Congratulations on the success of the poem. Poetry 180 is a great program, and Poetry in Motion sounds cool, too.
hi Michele.I am so greatful for this site and have decided to turn my nightmare into a walk about life.I have overcome the issues as the ones that caused them are dead however the triggers are not.As I am getting older the discernment is better so the little one inside still exists however the calming of years helps it along.I too have written poetry and manuscripts but this year have finally had a major break and one story at a time will come out I think maybe that is why we are here to help them understand.
@ Maggie — Congratulations on all of your success and continued progress. That’s great news about overcoming issues, and also about your mss. How about contributing to the ‘Survivors Speak’ feature here? Email me to discuss.

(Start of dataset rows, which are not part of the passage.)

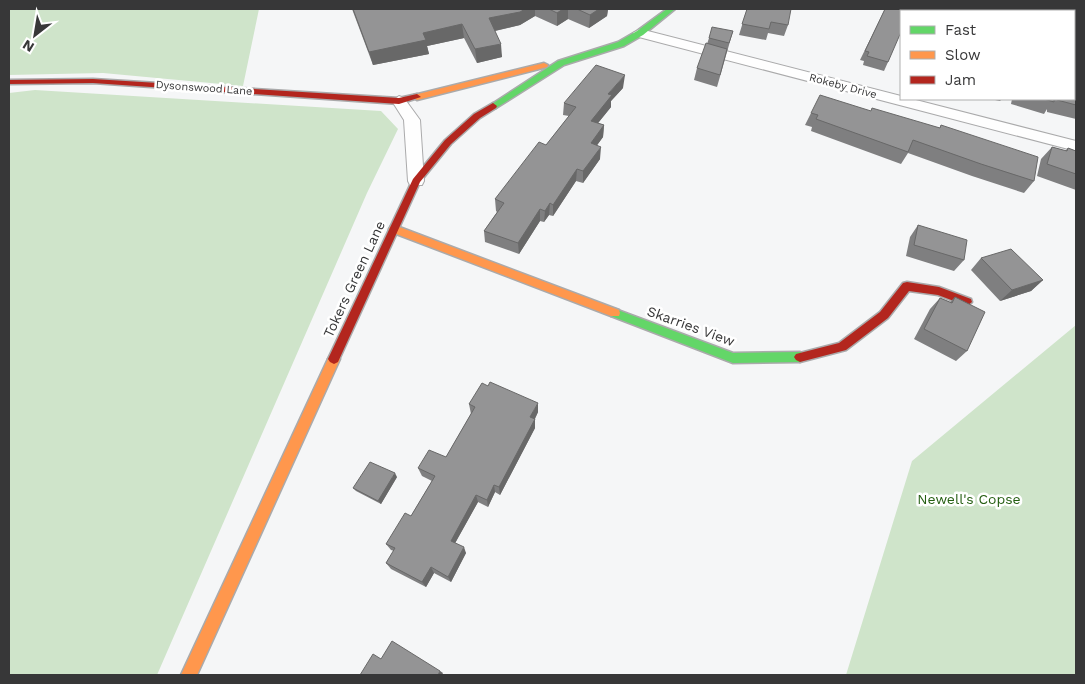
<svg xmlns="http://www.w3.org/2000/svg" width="1085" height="684" font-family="'Work Sans',sans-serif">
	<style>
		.green { fill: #cfe4ca }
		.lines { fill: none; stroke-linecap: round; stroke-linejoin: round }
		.street-casing { stroke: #aaaaab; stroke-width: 2 }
		.fast-casing { stroke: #aaaaab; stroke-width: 3 }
		.slow-casing { stroke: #aaaaab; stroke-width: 3 }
		.jam-casing { stroke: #aaaaab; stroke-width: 3 }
		.street { fill: #fefefe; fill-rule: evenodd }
		.fast { fill: #63d668; fill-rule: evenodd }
		.slow { fill: #ff974d; fill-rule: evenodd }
		.jam { fill: #b3261e; fill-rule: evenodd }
		.wall { fill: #7f7f80 }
		.shaded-wall { fill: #686868 }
		.building { fill: #949495; stroke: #686868 }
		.labels { text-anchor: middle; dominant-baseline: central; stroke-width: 5; stroke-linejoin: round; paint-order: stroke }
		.far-street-label { font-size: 11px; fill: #373738; stroke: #fff }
		.street-label { font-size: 14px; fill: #373738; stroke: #fff }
		.park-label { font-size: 14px; fill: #245e11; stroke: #fff }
	</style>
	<rect width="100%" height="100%" fill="#f5f6f7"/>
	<path class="green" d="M9 9H259L243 86 103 73 9 75Z
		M35 90 381 111 398 129 367 193 157 675H9V93Z
		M1076 325V675H846L912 461Z"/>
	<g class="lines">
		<defs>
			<path id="street" d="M640 29 901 96V99H912L1076 141V151L635 36 633 33Z
				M399 96 404 98 420 120 424 181 422 185H410L408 181 404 120 392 101Z"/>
			<path id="fast" d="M667 9H675L643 35 624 46 564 65 496 108 493 109 489 106 558 61 618 42 637 31Z
				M615 309 733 353 800 352 804 354 806 357 804 360 800 362 733 363 611 316 610 313 611 310Z"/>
			<path id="slow" d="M544 63 548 65 547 67 417 100 413 97 414 95Z
				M394 225 619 310 620 313 619 316H611L391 232 389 229 391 226Z
				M334 354 338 356 340 359 197 675H181L328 359 330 356Z"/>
			<path id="jam" d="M93 79 399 98 417 94 421 97 399 104 93 83 9 84V80Z
				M493 103 497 106 496 108 480 118 451 144 420 182 338 362 334 364 330 362 328 359 413 179 445 140 474 114Z
				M907 282 939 287 971 299 972 302 967 306 938 295 909 291 888 318 846 350 800 362 796 360 794 357 796 354 839 343 880 312 903 283Z"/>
		</defs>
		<use href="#street" class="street-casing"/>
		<use href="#fast" class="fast-casing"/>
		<use href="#slow" class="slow-casing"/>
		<use href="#jam" class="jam-casing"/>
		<use href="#street" class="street"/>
		<use href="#fast" class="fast"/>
		<use href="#slow" class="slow"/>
		<use href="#jam" class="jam"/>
	</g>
	<path class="wall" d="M352 9H608L607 16 589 28 568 19 557 26 535 16 520 25 495 31 502 57 477 63 464 38 427 46 429 54 373 65Z
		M747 9 788 25 784 36 768 33 766 40 739 35Z
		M885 9 888 62 884 71 863 65 864 61 860 60Z
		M950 9H1076V55H1074V11H949Z
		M733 31 717 87 694 80 697 68 707 44 709 38Z
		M1076 85V119L1047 112V109L1044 114 1011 104 1012 99H1074Z
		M623 88 611 101V107L598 123 604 125 603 137 597 145 600 159 583 183 576 181 553 216 549 215 544 222 540 221 519 254 485 242 484 231 497 212 496 211 495 199 546 145 569 116 563 115 564 103Z
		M990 99H1002L1000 101Z
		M871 111 940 128 941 125 1034 181 1024 193 972 176 908 153 901 164 811 131 812 127 805 125 811 113Z
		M1052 147 1065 151 1068 148 1076 151V190L1037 176 1041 159Z
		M918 225 964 260 954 271 906 256 910 237Z
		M981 258 1043 280 1031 291 1000 301 971 270Z
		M955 297 967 351 956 361 914 339 930 309 940 298 950 302Z
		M469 404 538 412 535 419V428L500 495 495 492 488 507 478 502 455 543 466 553 451 582 434 573 426 587 391 569 386 563 394 551 391 550 386 544 411 516 432 481 422 476 418 468 446 457 471 414Z
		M397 477 381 504 356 491 353 488Z"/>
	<path class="shaded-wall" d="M525 9H535V16L520 25 490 32 489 18Z
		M563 9H568V19L557 26V13Z
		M599 9H608L607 16 589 28 590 15Z
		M462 24 464 38 427 46 429 54 373 65 369 52 423 33Z
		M501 44 502 57 477 63 475 49Z
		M625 75 623 88 611 101V107L590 133 591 121 608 94Z
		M604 125 603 137 590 155 591 143Z
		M601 147 600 159 583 183V171Z
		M577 169 576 181 553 216V205Z
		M550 203 549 215 544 222 545 211Z
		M540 209V221L519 254 518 243Z
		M1043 280 1031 291 1000 301 1012 290Z
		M538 403V412L531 426 530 417Z
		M535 419V428L500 495 499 487Z
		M395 473 397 477 381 504 378 501Z
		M494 485 495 492 488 507 487 500Z
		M476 495 478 502 453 547 451 541Z
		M464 547 466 553 451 582 448 577Z
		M431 567 434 573 426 587 422 582Z
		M440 671 443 673 442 675H438Z"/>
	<path class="building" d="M353 9H525L520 12 489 18 501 44 475 49 462 24 423 33 426 40 369 52Z
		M549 9H563L557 13Z
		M577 9H599L590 15Z
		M747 9H791L788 25 771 22 769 29 742 24Z
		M885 9H905L911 10 910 11H901V32L888 62 867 56 869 52 865 51Z
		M952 9H1076V39L1074 38V11H951Z
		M712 27 733 31 729 43 709 38Z
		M706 43 727 49 720 75 697 68Z
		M596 65 625 75 608 94 612 95 591 121 604 125 591 143 601 147 583 171 577 169 553 205 550 203 545 211 540 209 518 243 484 231 504 203 495 199 539 142 546 145 576 107 564 103Z
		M1074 84 1076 85V105L1057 100V99H1074Z
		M820 95 871 111 872 108 940 128 941 125 1038 157 1034 181 981 164 913 140 908 152 816 119 818 115 811 113Z
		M1044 99H1054V102Z
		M1052 147 1067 151 1068 148 1076 151V174L1047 164Z
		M918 225 967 240 964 260 914 245Z
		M1011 249 1043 280 1012 290 981 258Z
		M955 297 985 312 967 351 924 329 940 298 952 303Z
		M490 382 538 403 530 417 535 419 499 487 494 485 487 500 476 495 451 541 464 547 448 577 431 567 422 582 386 563 395 548 386 544 405 513 411 516 435 476 418 468 429 450 446 457 475 407 469 404 482 383 488 386Z
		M370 462 395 473 378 501 353 488Z
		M392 641 440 671 438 675H360L373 654 381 659Z"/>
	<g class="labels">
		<g class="far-street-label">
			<text transform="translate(843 86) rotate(15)">Rokeby Drive</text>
			<text transform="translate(204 88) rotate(4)">Dysonswood Lane</text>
		</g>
		<g class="street-label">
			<text transform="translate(354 279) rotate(-65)">Tokers Green Lane</text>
			<text transform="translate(691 326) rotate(20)">Skarries View</text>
		</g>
		<g class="park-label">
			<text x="969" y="499">Newell's Copse</text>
		</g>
	</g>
	<rect width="1085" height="684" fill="none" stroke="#373738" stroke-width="20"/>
	<rect x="900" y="10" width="175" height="90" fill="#ffffff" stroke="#afafaf"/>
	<rect x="910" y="26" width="25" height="8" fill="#63d668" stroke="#afafaf"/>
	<text x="945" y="35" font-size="15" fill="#373738">Fast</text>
	<rect x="910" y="51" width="25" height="8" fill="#ff974d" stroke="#afafaf"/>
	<text x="945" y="60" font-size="15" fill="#373738">Slow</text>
	<rect x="910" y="76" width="25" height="8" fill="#b3261e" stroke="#afafaf"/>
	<text x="945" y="85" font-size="15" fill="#373738">Jam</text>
	<g transform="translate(35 35) rotate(211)" stroke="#ffffff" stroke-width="4" paint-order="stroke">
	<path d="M0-4L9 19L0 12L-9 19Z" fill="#373738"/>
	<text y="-8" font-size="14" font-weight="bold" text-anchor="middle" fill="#373738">N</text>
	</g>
</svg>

[...] As some of you already know, I’m a poet. Actually, poetry was the beginning of my finding words to express my pain, sense of loss, chaos, disorientation, frustration, hopelessness and…. belief in my ability to overcome the past. [...]
Oh well then, I feel better because millions of other people feel as shitty and desperate as I do. Yeah. Who am I to feel deep isolation? Why I feel better….
That’s like saying, ‘it could be worse’, and I can’t stand that. It minimizes every damn word fuckin’ muttered, from there on.
(I still haven’t read the poem-going to find it)-now……
millions feel your pain, millions! freak-
because u don’t matter, just u being there matters. …
i am doing research on PTSD.can u help me?